Your objective =>
Go through the records below and copy out every line holding "Number".
(Materials provided)
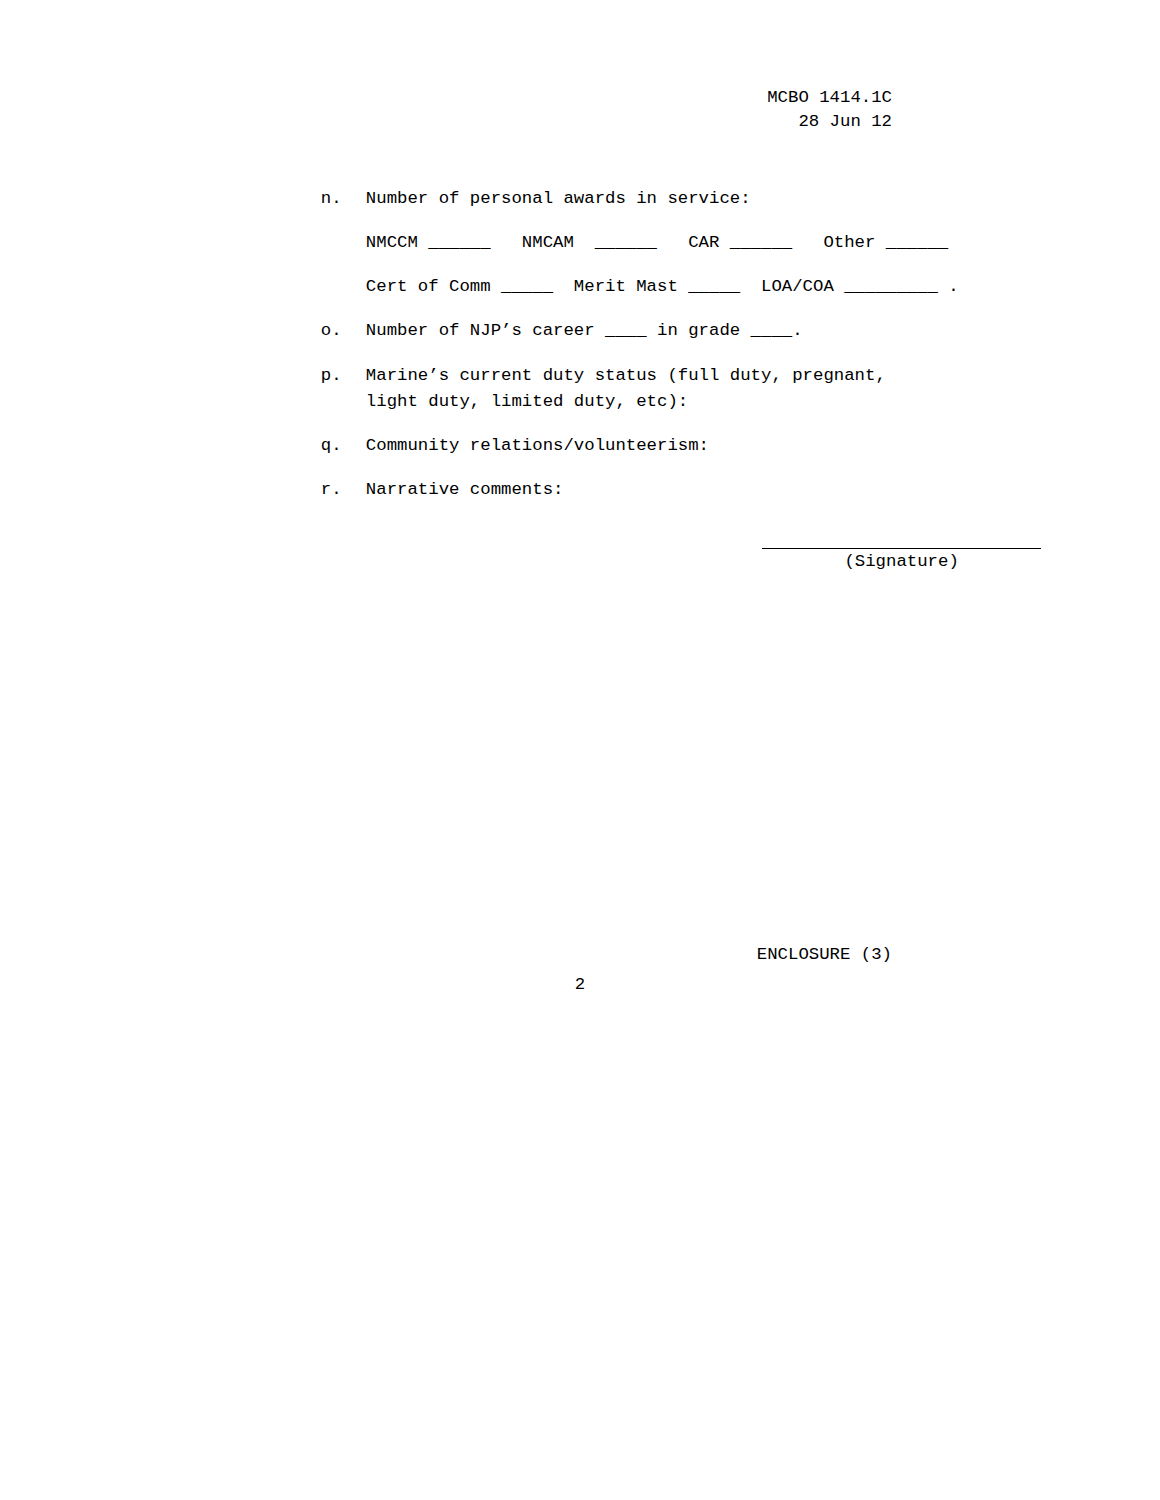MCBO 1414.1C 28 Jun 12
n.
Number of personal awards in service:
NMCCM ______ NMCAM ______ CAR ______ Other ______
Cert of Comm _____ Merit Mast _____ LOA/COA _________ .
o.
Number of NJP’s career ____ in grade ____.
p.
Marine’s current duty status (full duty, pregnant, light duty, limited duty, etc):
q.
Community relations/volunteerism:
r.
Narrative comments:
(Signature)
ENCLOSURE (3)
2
(End Materials provided)
Exercise answer =>
Number of personal awards in service:
Number of NJP’s career ____ in grade ____.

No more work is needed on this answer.